Exercise brief> The whole listing that follows, pictures excepted, should be printed again exactly as given.

Provided data>

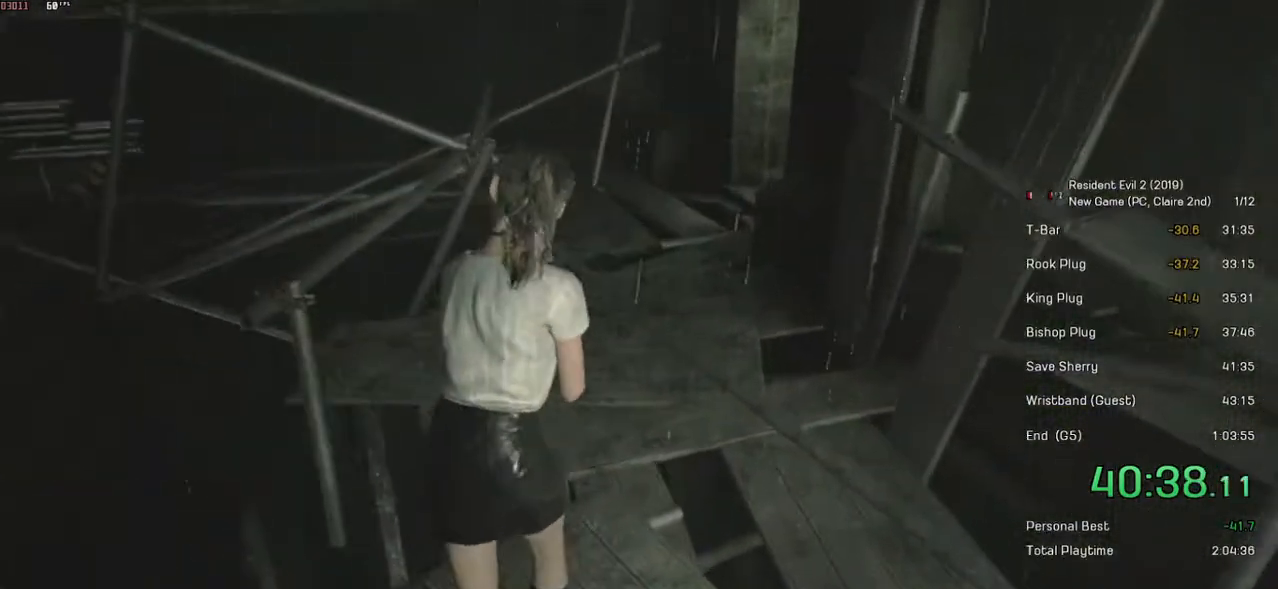
{"keys": ["shift", "w"], "mouse": [], "events": []}
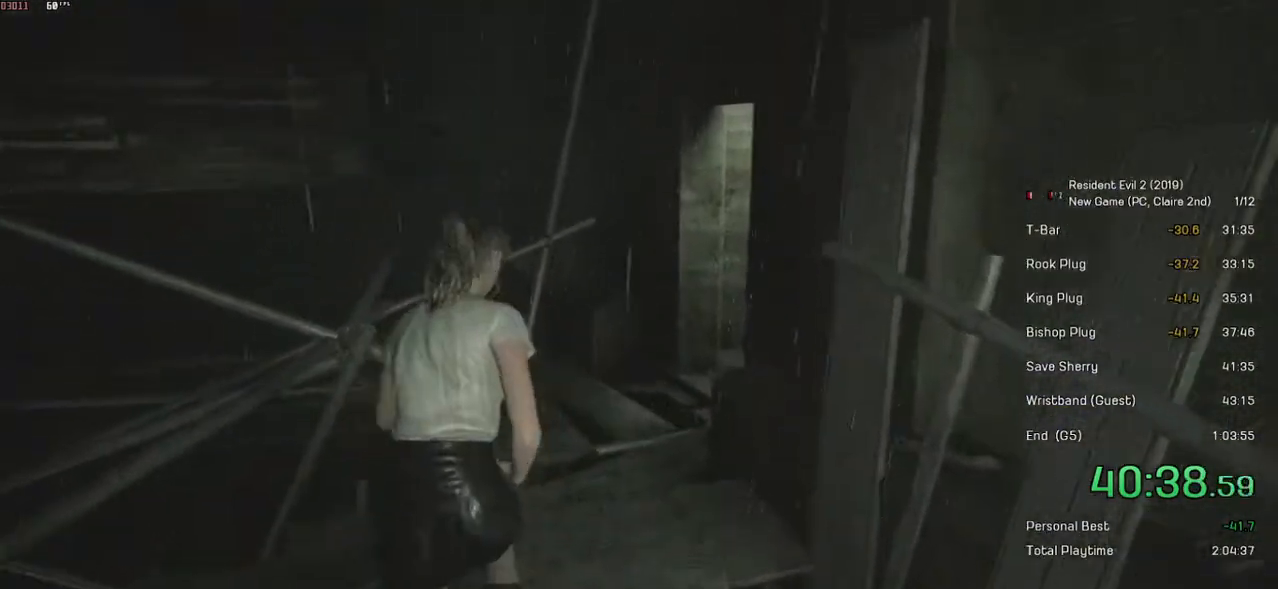
{"keys": ["shift", "w"], "mouse": [], "events": []}
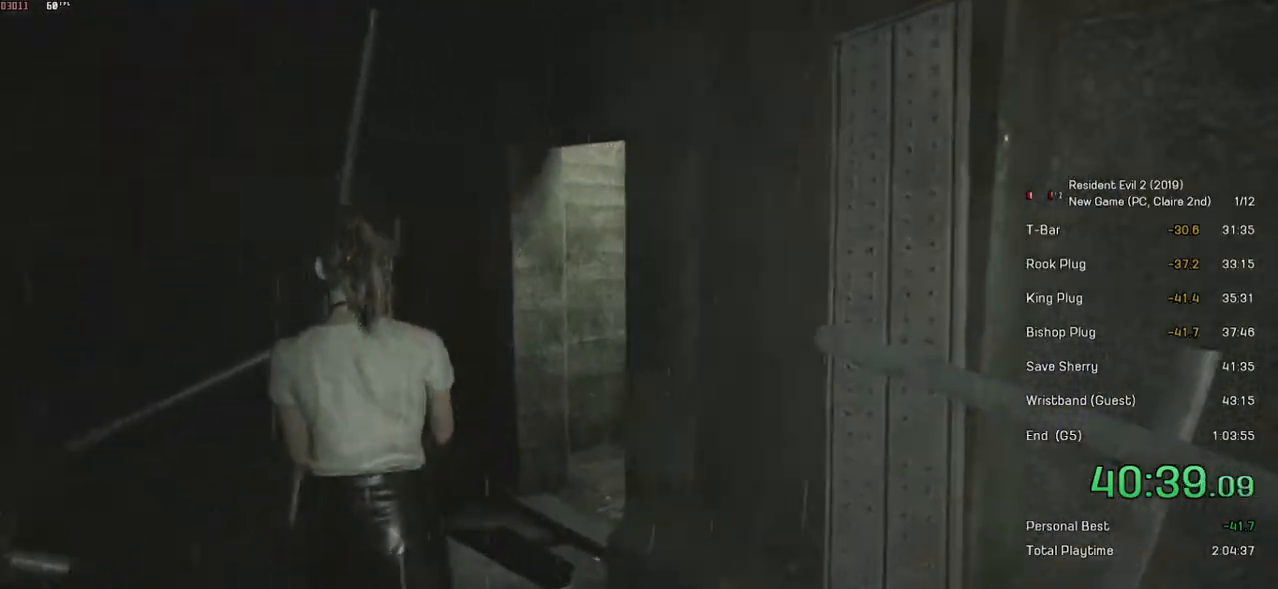
{"keys": ["shift", "w"], "mouse": [], "events": []}
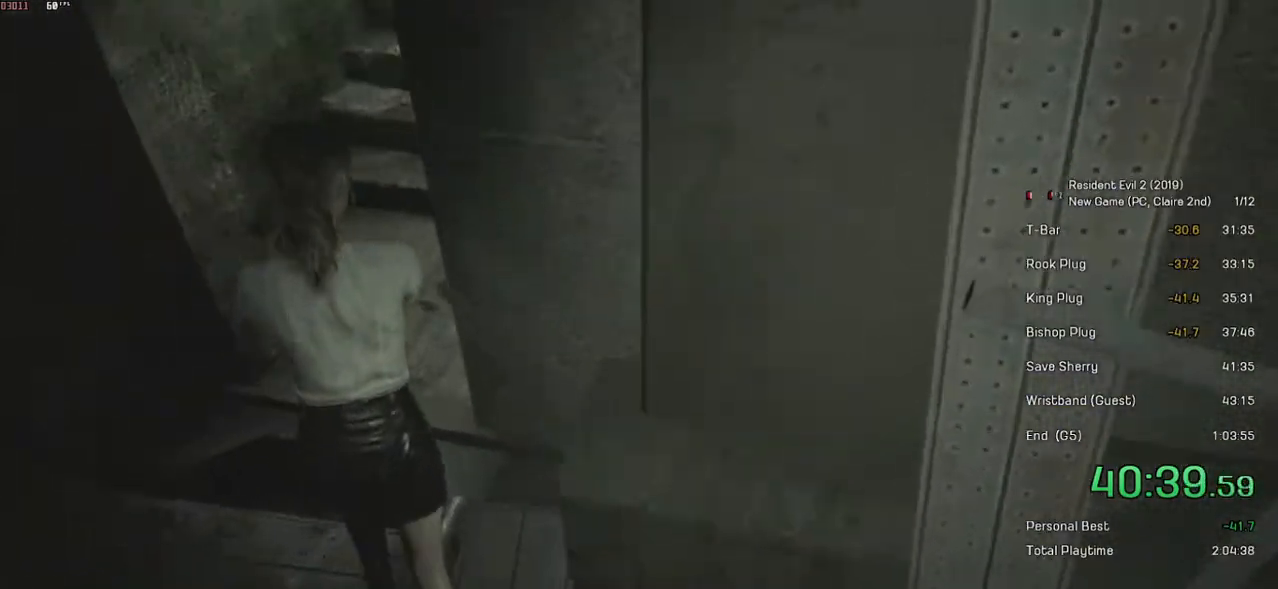
{"keys": ["shift", "w"], "mouse": [], "events": []}
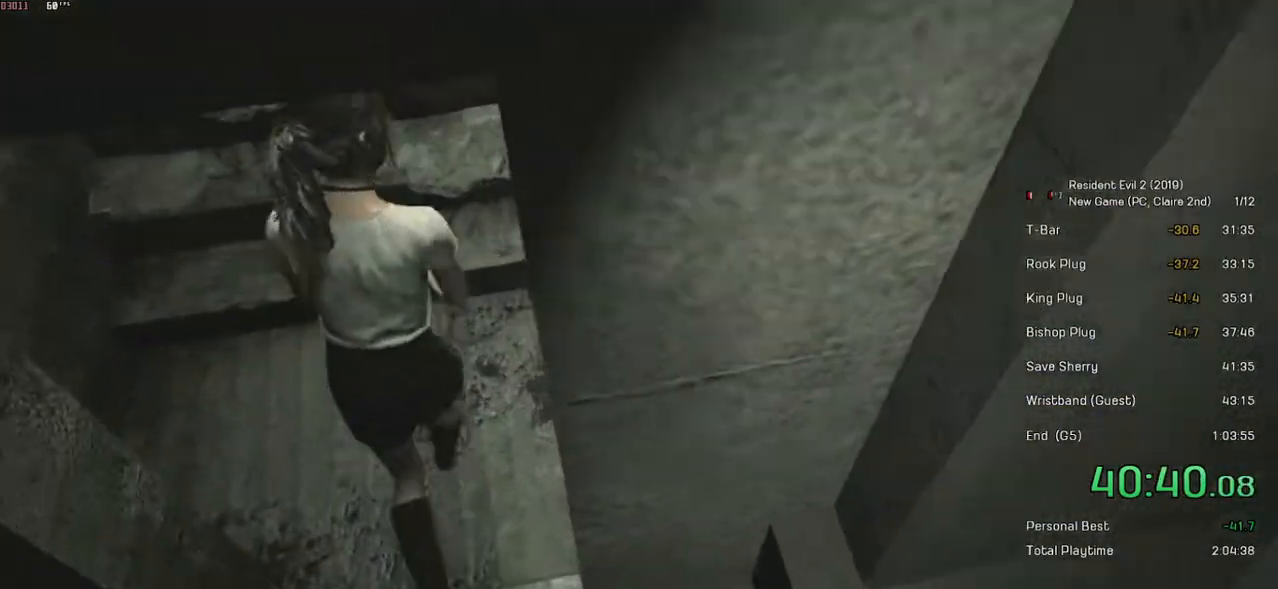
{"keys": ["shift", "w"], "mouse": [], "events": [[350, "mouse_right", "down"], [450, "mouse_right", "up"]]}
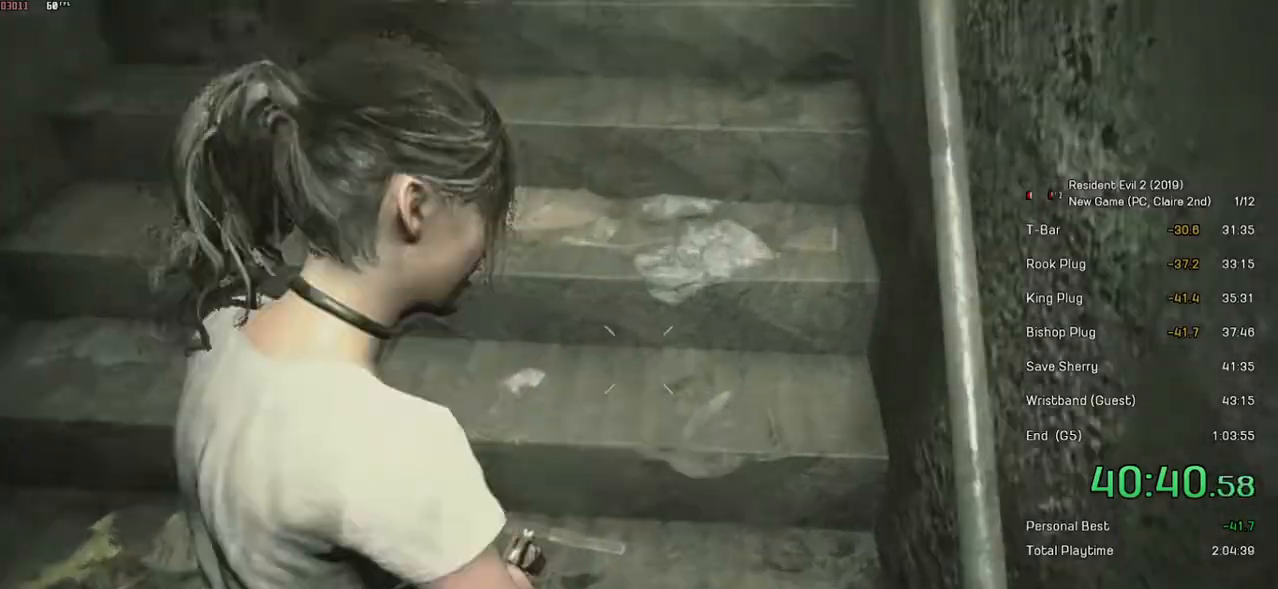
{"keys": ["shift", "w"], "mouse": [], "events": [[300, "mouse_right", "down"], [350, "mouse_right", "up"]]}
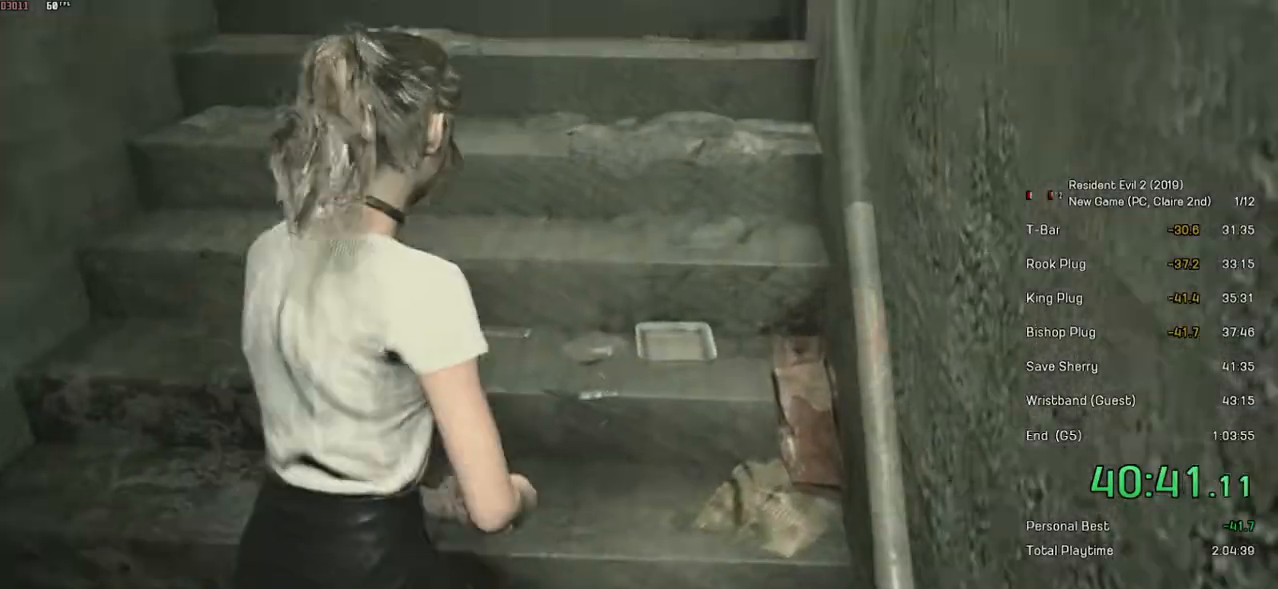
{"keys": ["shift", "w"], "mouse": [], "events": [[250, "mouse_right", "down"], [300, "mouse_right", "up"]]}
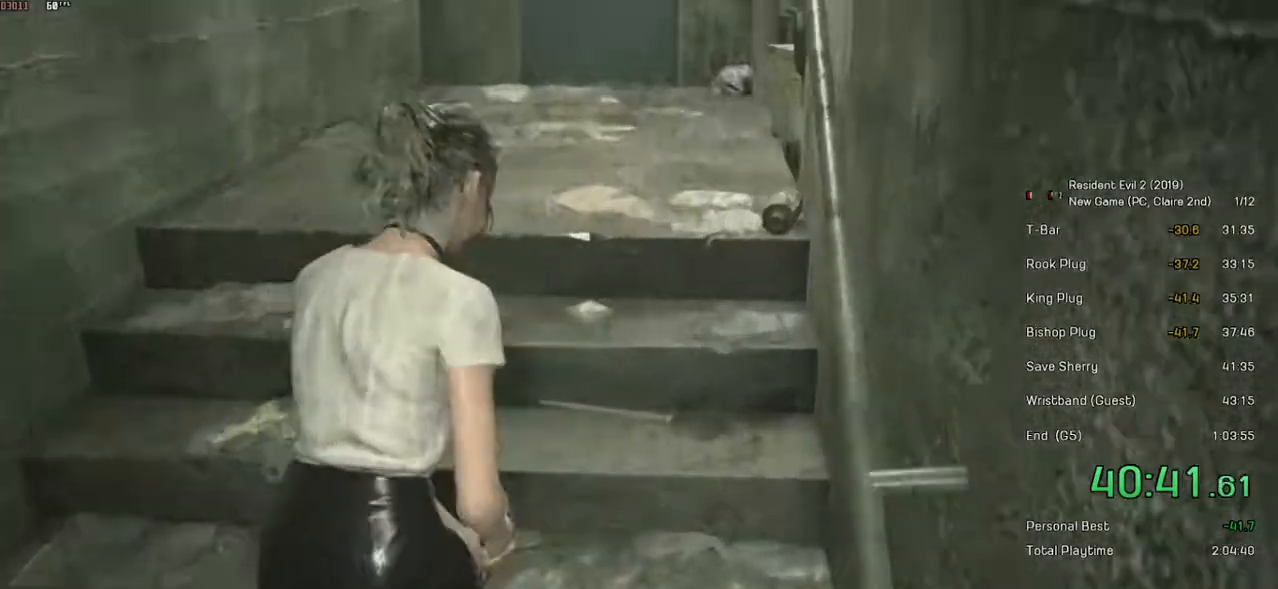
{"keys": ["shift", "w"], "mouse": [], "events": [[150, "mouse_right", "down"], [234, "mouse_right", "up"]]}
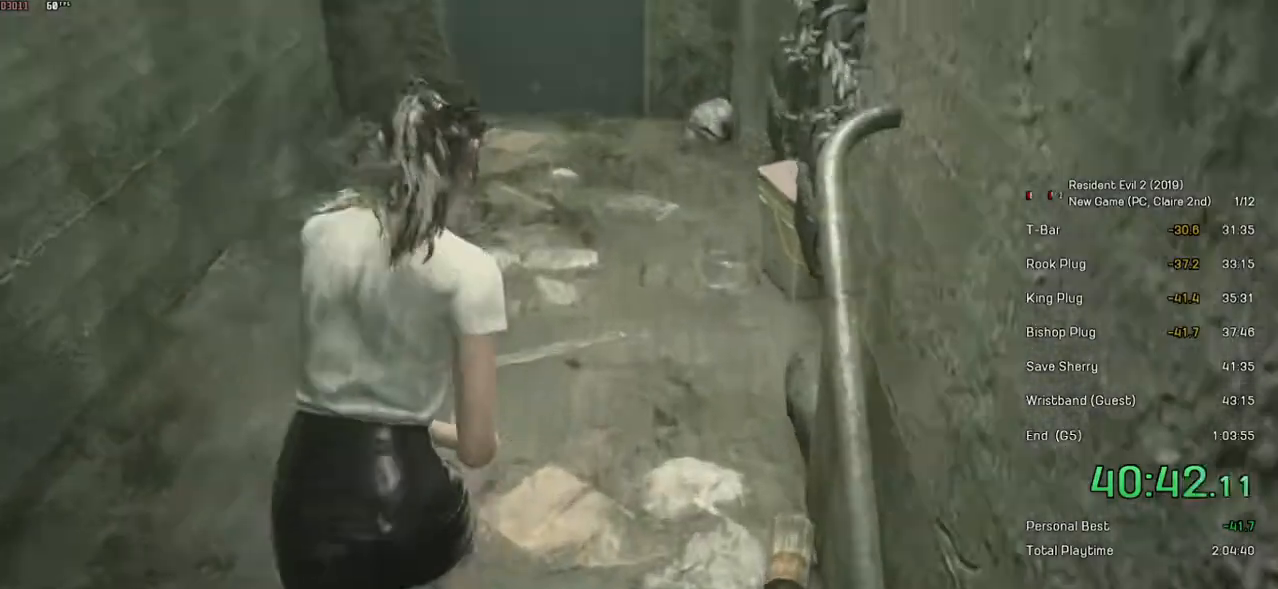
{"keys": ["shift", "w"], "mouse": [], "events": []}
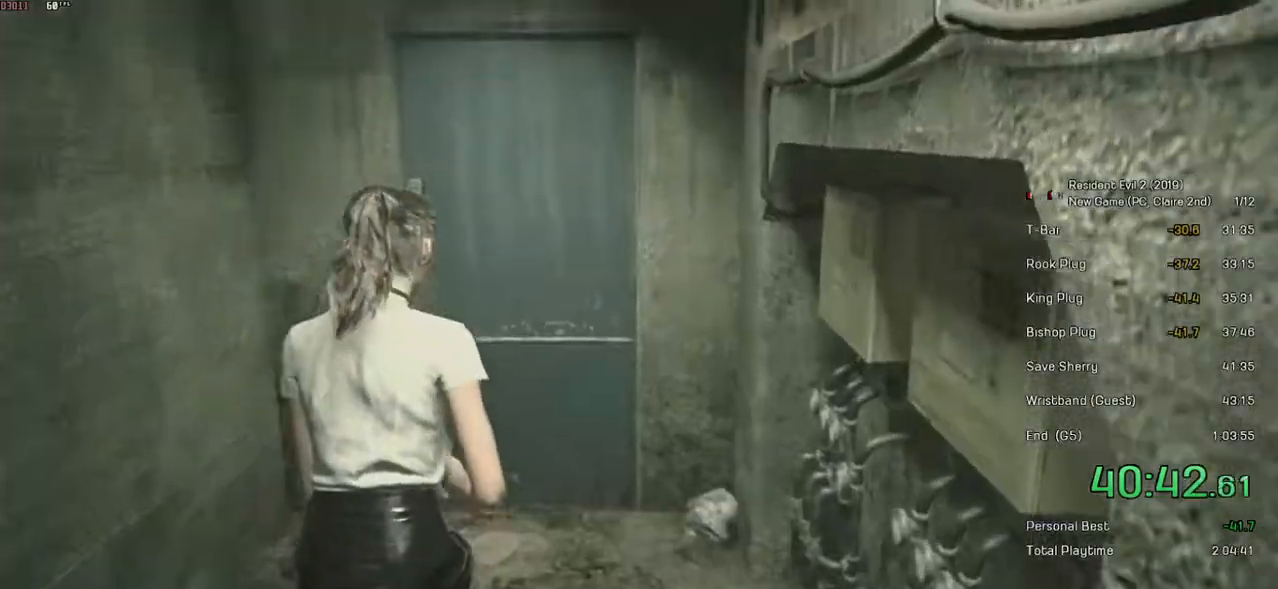
{"keys": ["shift", "w"], "mouse": [], "events": [[400, "mouse_left", "down"], [500, "mouse_left", "up"]]}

Exercise response>
{"keys": ["shift", "w"], "mouse": [], "events": []}
{"keys": ["shift", "w"], "mouse": [], "events": []}
{"keys": ["shift", "w"], "mouse": [], "events": []}
{"keys": ["shift", "w"], "mouse": [], "events": []}
{"keys": ["shift", "w"], "mouse": [], "events": [[350, "mouse_right", "down"], [450, "mouse_right", "up"]]}
{"keys": ["shift", "w"], "mouse": [], "events": [[300, "mouse_right", "down"], [350, "mouse_right", "up"]]}
{"keys": ["shift", "w"], "mouse": [], "events": [[250, "mouse_right", "down"], [300, "mouse_right", "up"]]}
{"keys": ["shift", "w"], "mouse": [], "events": [[150, "mouse_right", "down"], [234, "mouse_right", "up"]]}
{"keys": ["shift", "w"], "mouse": [], "events": []}
{"keys": ["shift", "w"], "mouse": [], "events": [[400, "mouse_left", "down"], [500, "mouse_left", "up"]]}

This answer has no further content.